> [YOUR OBJECTIVE] Could you return the whole listing, character for character?

%%

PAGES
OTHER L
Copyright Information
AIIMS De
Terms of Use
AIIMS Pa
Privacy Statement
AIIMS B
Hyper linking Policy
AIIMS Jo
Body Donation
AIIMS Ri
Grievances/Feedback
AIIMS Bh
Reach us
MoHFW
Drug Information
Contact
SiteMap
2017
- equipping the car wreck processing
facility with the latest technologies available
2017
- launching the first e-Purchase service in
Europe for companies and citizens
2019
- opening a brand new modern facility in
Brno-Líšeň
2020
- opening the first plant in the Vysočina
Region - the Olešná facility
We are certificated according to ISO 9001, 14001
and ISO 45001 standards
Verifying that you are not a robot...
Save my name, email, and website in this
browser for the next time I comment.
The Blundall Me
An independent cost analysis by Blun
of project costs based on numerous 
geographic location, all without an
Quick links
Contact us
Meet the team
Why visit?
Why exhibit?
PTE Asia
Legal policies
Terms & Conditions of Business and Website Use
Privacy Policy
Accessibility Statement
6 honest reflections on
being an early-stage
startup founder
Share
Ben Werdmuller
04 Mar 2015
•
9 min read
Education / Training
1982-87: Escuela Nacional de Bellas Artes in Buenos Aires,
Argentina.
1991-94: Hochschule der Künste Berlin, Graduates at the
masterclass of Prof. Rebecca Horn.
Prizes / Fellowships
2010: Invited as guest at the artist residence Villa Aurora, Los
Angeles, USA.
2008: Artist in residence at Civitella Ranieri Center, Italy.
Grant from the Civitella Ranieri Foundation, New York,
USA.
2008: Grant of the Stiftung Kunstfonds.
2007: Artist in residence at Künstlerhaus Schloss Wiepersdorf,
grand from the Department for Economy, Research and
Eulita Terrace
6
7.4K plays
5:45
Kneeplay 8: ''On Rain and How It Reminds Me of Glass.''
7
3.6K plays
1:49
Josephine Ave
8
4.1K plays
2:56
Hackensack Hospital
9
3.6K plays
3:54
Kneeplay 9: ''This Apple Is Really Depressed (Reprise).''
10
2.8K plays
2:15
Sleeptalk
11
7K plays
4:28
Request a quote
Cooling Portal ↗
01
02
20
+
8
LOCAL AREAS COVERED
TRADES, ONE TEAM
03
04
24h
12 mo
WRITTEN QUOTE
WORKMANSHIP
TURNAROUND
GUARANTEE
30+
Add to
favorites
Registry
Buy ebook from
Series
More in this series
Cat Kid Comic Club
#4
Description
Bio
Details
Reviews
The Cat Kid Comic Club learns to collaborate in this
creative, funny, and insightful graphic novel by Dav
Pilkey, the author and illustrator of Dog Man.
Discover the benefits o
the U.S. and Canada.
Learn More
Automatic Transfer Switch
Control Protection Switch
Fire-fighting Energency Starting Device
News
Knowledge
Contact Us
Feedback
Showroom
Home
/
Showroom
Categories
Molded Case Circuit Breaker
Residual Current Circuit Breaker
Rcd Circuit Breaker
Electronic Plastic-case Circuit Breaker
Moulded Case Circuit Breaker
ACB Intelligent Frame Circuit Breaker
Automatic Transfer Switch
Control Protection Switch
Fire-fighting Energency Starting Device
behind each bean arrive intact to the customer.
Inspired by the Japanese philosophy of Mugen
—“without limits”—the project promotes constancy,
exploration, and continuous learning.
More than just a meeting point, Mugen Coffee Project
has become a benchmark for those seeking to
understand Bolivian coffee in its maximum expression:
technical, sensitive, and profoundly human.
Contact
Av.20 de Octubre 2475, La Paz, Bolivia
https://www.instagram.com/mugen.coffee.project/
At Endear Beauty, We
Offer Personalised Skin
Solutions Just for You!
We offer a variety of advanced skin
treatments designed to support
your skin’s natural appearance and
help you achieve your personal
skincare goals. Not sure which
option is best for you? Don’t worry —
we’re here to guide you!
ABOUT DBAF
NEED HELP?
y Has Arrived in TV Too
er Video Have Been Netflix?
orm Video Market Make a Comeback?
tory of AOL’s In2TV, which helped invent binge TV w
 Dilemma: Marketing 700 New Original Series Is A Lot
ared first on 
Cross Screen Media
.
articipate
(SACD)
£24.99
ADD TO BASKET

%%

> [TASK OUTPUT]
PAGES
OTHER L
Copyright Information
AIIMS De
Terms of Use
AIIMS Pa
Privacy Statement
AIIMS B
Hyper linking Policy
AIIMS Jo
Body Donation
AIIMS Ri
Grievances/Feedback
AIIMS Bh
Reach us
MoHFW
Drug Information
Contact
SiteMap
2017
- equipping the car wreck processing
facility with the latest technologies available
2017
- launching the first e-Purchase service in
Europe for companies and citizens
2019
- opening a brand new modern facility in
Brno-Líšeň
2020
- opening the first plant in the Vysočina
Region - the Olešná facility
We are certificated according to ISO 9001, 14001
and ISO 45001 standards
Verifying that you are not a robot...
Save my name, email, and website in this
browser for the next time I comment.
The Blundall Me
An independent cost analysis by Blun
of project costs based on numerous 
geographic location, all without an
Quick links
Contact us
Meet the team
Why visit?
Why exhibit?
PTE Asia
Legal policies
Terms & Conditions of Business and Website Use
Privacy Policy
Accessibility Statement
6 honest reflections on
being an early-stage
startup founder
Share
Ben Werdmuller
04 Mar 2015
•
9 min read
Education / Training
1982-87: Escuela Nacional de Bellas Artes in Buenos Aires,
Argentina.
1991-94: Hochschule der Künste Berlin, Graduates at the
masterclass of Prof. Rebecca Horn.
Prizes / Fellowships
2010: Invited as guest at the artist residence Villa Aurora, Los
Angeles, USA.
2008: Artist in residence at Civitella Ranieri Center, Italy.
Grant from the Civitella Ranieri Foundation, New York,
USA.
2008: Grant of the Stiftung Kunstfonds.
2007: Artist in residence at Künstlerhaus Schloss Wiepersdorf,
grand from the Department for Economy, Research and
Eulita Terrace
6
7.4K plays
5:45
Kneeplay 8: ''On Rain and How It Reminds Me of Glass.''
7
3.6K plays
1:49
Josephine Ave
8
4.1K plays
2:56
Hackensack Hospital
9
3.6K plays
3:54
Kneeplay 9: ''This Apple Is Really Depressed (Reprise).''
10
2.8K plays
2:15
Sleeptalk
11
7K plays
4:28
Request a quote
Cooling Portal ↗
01
02
20
+
8
LOCAL AREAS COVERED
TRADES, ONE TEAM
03
04
24h
12 mo
WRITTEN QUOTE
WORKMANSHIP
TURNAROUND
GUARANTEE
30+
Add to
favorites
Registry
Buy ebook from
Series
More in this series
Cat Kid Comic Club
#4
Description
Bio
Details
Reviews
The Cat Kid Comic Club learns to collaborate in this
creative, funny, and insightful graphic novel by Dav
Pilkey, the author and illustrator of Dog Man.
Discover the benefits o
the U.S. and Canada.
Learn More
Automatic Transfer Switch
Control Protection Switch
Fire-fighting Energency Starting Device
News
Knowledge
Contact Us
Feedback
Showroom
Home
/
Showroom
Categories
Molded Case Circuit Breaker
Residual Current Circuit Breaker
Rcd Circuit Breaker
Electronic Plastic-case Circuit Breaker
Moulded Case Circuit Breaker
ACB Intelligent Frame Circuit Breaker
Automatic Transfer Switch
Control Protection Switch
Fire-fighting Energency Starting Device
behind each bean arrive intact to the customer.
Inspired by the Japanese philosophy of Mugen
—“without limits”—the project promotes constancy,
exploration, and continuous learning.
More than just a meeting point, Mugen Coffee Project
has become a benchmark for those seeking to
understand Bolivian coffee in its maximum expression:
technical, sensitive, and profoundly human.
Contact
Av.20 de Octubre 2475, La Paz, Bolivia
https://www.instagram.com/mugen.coffee.project/
At Endear Beauty, We
Offer Personalised Skin
Solutions Just for You!
We offer a variety of advanced skin
treatments designed to support
your skin’s natural appearance and
help you achieve your personal
skincare goals. Not sure which
option is best for you? Don’t worry —
we’re here to guide you!
ABOUT DBAF
NEED HELP?
y Has Arrived in TV Too
er Video Have Been Netflix?
orm Video Market Make a Comeback?
tory of AOL’s In2TV, which helped invent binge TV w
 Dilemma: Marketing 700 New Original Series Is A Lot
ared first on 
Cross Screen Media
.
articipate
(SACD)
£24.99
ADD TO BASKET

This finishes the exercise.